===== Page extract

So you think you’re becoming a shopaholic?
Escaping the confines and loneliness of the four walls of your home, you set off on foot with a weary plodding tread, get out the bicycle, board the nearest bus or train or rev up the car engine ready for your next foray to a local shopping centre. You might have made a shopping list but probably left it at home, may not know or will have forgotten what you’re going shopping for, or even need to go shopping at all, but something compels you to make for a place where there are people, voices, lights, warmth but most of all, distractions and to stay there for as long as your energy or purse holds out.
If this sounds familiar, take comfort from the fact that many of us, especially in the early stages of widowhood, seem to find ourselves spending hours, even whole days, wandering alone around supermarkets, garden and shopping centres and stores. With restless minds that change almost by the minute and definitely by the hour or day, we move from shop to shop, counter to counter picking up and replacing one item after another, feeling aimless and purposeless. We hold imaginary conversations with our late partner, bringing to mind their voice and their most likely reactions learned over a lifetime of other shared shopping expeditions, “Not that colour, too this or that, I always like you in blue, you know I loathe, … etc.” Eventually, usually from weariness and frustration or the need to have something tangible to show for the shopping expedition, we settle on a purchase, take it to the cash desk, pay for it, make our way home and even before we’ve arrived, decide for one reason or another that it will have to be returned. Next day the process starts all over again.

==========
===== Given material

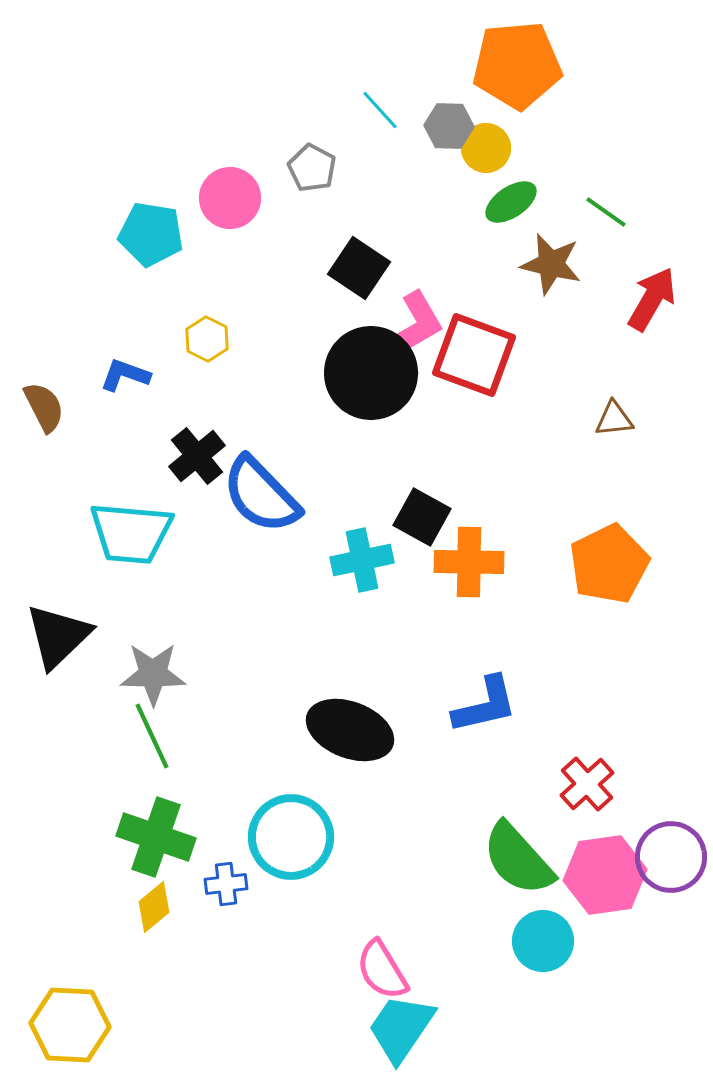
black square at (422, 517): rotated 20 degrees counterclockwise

==========

> Required work: Please write the next part of the piece on aimless shopping in early widowhood, picking up right after its final sentence.

> Answer to the problem:
A similar pattern of shopaholic behaviour may happen with mail order or internet shopping in the certain knowledge that the postman or courier will eventually knock on the door with a parcel, a few cheery words and a break to the isolation of the day. Needless to say, we dither over the purchase and change our minds countless times before parceling it all up and sending it back.
Discussing this phenomena with widowed people it seems that many are driven to frequent shopping areas to escape the claustrophobia of being home alone for many hours each day but the prime cause is that essentially and quite naturally, what we want and seek is the one thing we can’t have – our partner returned to us safe and well. All else, especially shopping, is mere distraction but can of course put a strain on finances. If that’s a real concern it would be advisable to talk it over with a member of the family, a close friend, doctor or counselor.
It’s perhaps interesting to consider why we may become so indecisive during this major transition in our lives, the very fact of which can leave us feeling insecure, inadequate, lacking in self esteem and floundering for emotional and mental stability. There are of course well documented psychological and physical reasons why these things may be occurring and of course it’s important to share such experiences with a suitably qualified person but there’s also much we can learn from the personal, first-hand experiences of those who’ve been widowed.
Inevitably, when we share our life with someone, especially over a long period, a kind of telepathy develops. We know each other’s likes and dislikes, sense moods and reactions, compromise with each other for the sake of harmony and most importantly, share much of the decision making. Suddenly and possibly for the first time in our adult life, we’re totally responsible for the decisions we must and will make. That can feel quite burdensome and scary but is perhaps the very first step to becoming an independent individual!
Over time, as we become better acquainted with and more accustomed to pleasing ourselves, it can be quite liberating to develop our own unique style and with that comes a greater sureness when shopping or making decisions generally, whether it be the colour of a carpet, what to have for dinner, which TV programme to watch or what to wear. The shopaholic tendencies lessen and shopping becomes more focused, purposeful and enjoyable.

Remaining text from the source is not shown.